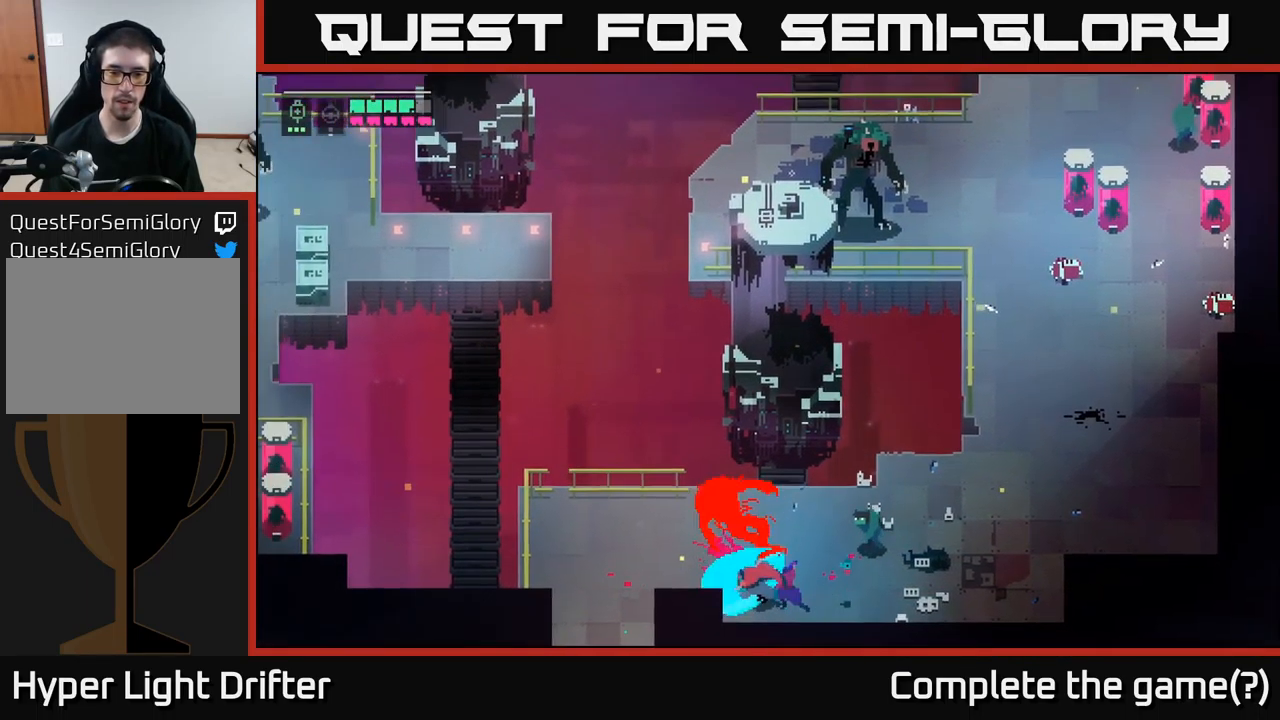
{"buttons": ["X"], "left_stick": "up-right", "right_stick": "center", "events": [[100, "X", "up"], [150, "left_stick", "right"], [250, "left_stick", "up-right"], [400, "X", "down"]]}
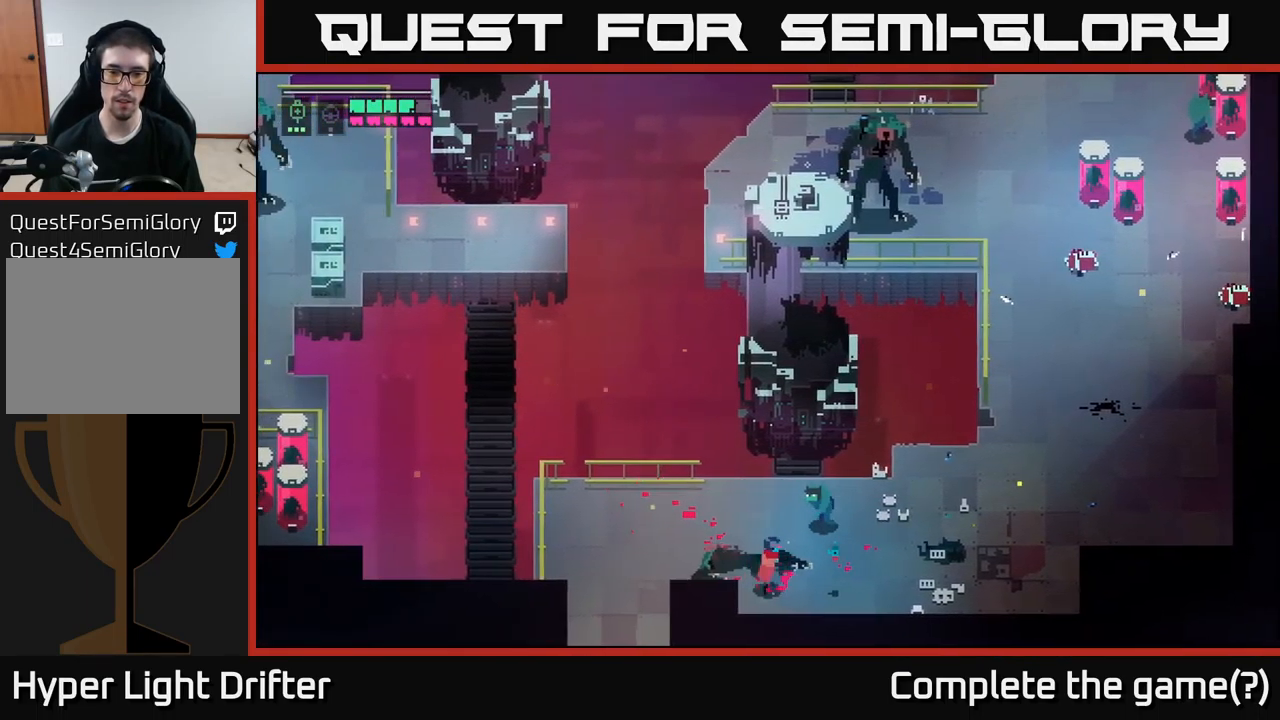
{"buttons": [], "left_stick": "center", "right_stick": "center", "events": [[33, "X", "up"], [167, "X", "down"], [299, "left_stick", "center"], [316, "X", "up"]]}
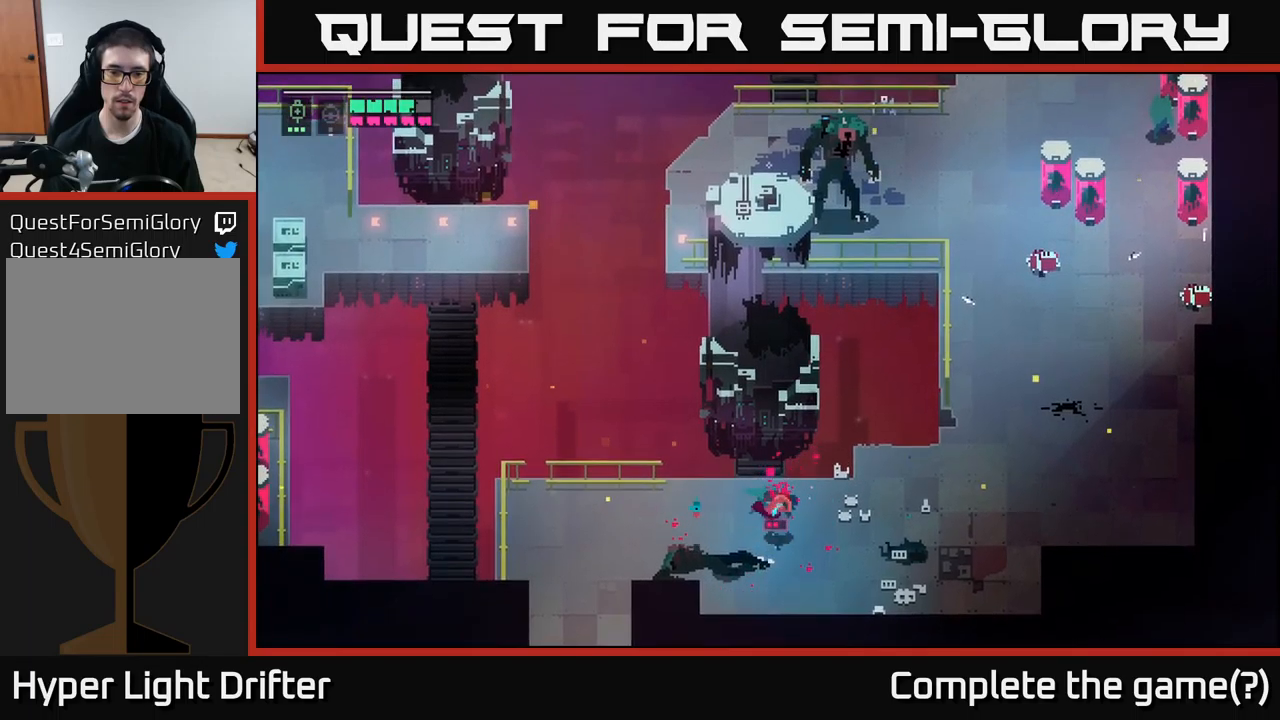
{"buttons": [], "left_stick": "right", "right_stick": "center", "events": [[17, "X", "down"], [167, "X", "up"], [250, "left_stick", "right"], [333, "A", "down"], [467, "A", "up"]]}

## [PROMPT]
An exact copy of every line above, minus the pictures, is the required output.

## [SOLUTION TO THE EXERCISE]
{"buttons": ["X"], "left_stick": "up-right", "right_stick": "center", "events": [[100, "X", "up"], [150, "left_stick", "right"], [250, "left_stick", "up-right"], [400, "X", "down"]]}
{"buttons": [], "left_stick": "center", "right_stick": "center", "events": [[33, "X", "up"], [167, "X", "down"], [299, "left_stick", "center"], [316, "X", "up"]]}
{"buttons": [], "left_stick": "right", "right_stick": "center", "events": [[17, "X", "down"], [167, "X", "up"], [250, "left_stick", "right"], [333, "A", "down"], [467, "A", "up"]]}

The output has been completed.